If it's super classic old school French cuisine you are after brave the semi-suburban 15eme and book at Je The Me. Jackie is the owner and his son, Damien, the sommelier. The restaurant is in an old national trust general store and brilliant, his kitchen no bigger than your home set up and his food is like a rich rich hug (http://devourparis.blogspot.com/2010/10/for-all-fathers-out-there.html) (Je The..Me, 4 rue d'Alleray, Paris, France 01 48 42 48 30).
Probably my favourite place to eat in Paris is Le Petit Marche in the Marais. It's classic French with a modern Asian twist, the staff are laid back and young and it's right of the Place de Vosges so easy to get to ( http://devourparis.blogspot.com/2010/07/shell-have-what-im-having.html). Location isn't really relevant to me usually (I just spent an entire weekend commuting to a small island in Lake Como for their menu (and absolutely worth it in case you are wondering) but when you crave their Salade Chinoise from Le Petit Marche (which happen regularly) it helps to get there fast! (Le Petit Marche (9 Rue Bearn, Paris, 75003, Tel: 01 42 72 06 67, Reservations necessary).
|I forgot about the potato dauphinoise, another reason to order nothing up this|
And now this is were the montage speeds up a little, but don't pay any less attention to these places...I'm just typing faster to get onto Eurostar.com to book a train immediately!
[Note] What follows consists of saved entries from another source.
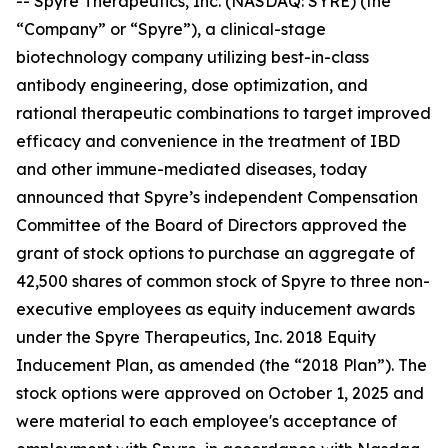
-- Spyre Therapeutics, Inc. (NASDAQ: SYRE) (the
“Company” or “Spyre”), a clinical-stage
biotechnology company utilizing best-in-class
antibody engineering, dose optimization, and
rational therapeutic combinations to target improved
efficacy and convenience in the treatment of IBD
and other immune-mediated diseases, today
announced that Spyre’s independent Compensation
Committee of the Board of Directors approved the
grant of stock options to purchase an aggregate of
42,500 shares of common stock of Spyre to three non-
executive employees as equity inducement awards
under the Spyre Therapeutics, Inc. 2018 Equity
Inducement Plan, as amended (the “2018 Plan”). The
stock options were approved on October 1, 2025 and
were material to each employee's acceptance of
Favorite ice cream (well gelato more correctly) - Grom, Left Bank just near Rue De Buci: (http://www.grom.it/eng/dettagli_gelateria.php?id_gelateria=105&citt%E0=Paris).
Favorite macaron that I continue to emulate at home with fastidious attention and adoration - Pierre Herme (http://www.pierreherme.com/index.cgi?&cwsid=9846ph0A000108ph1767440).
Favourite falafal in the Marais: L'As du Falafal, don't waste you time on the others, you will miss out on the best harissa on the block (http://parisbymouth.com/las-du-falafel/). I am happy to enter into a street located rap battle on this one too...do you know how many words rhyme with harissa?
Best giant French salad and market street combo: Le Rocher de Cancale because I firmly believe that if one must eat salad it should be around the size of a moderate torso (http://devourparis.blogspot.com/2010/05/salad-envy-on-saladism.html) (78 rue Montorgueil 75002 Paris, 01 42 33 50 29).
|Cafe Charlot brunch|
Favourite sandwiches, no bread and sandwiches in Paris: Gontran Cherrier. Ok yes, I have a food crush here but that in no ways sways my integrity or opinion. Hmmmm (http://parisbymouth.com/our-guide-to-paris-gontran-cherrier/) (22 rue Caulaincourt, 75018).
And finally, in case you are now heading to the same place I am, here, this will make it easier for you: Eurostar.com.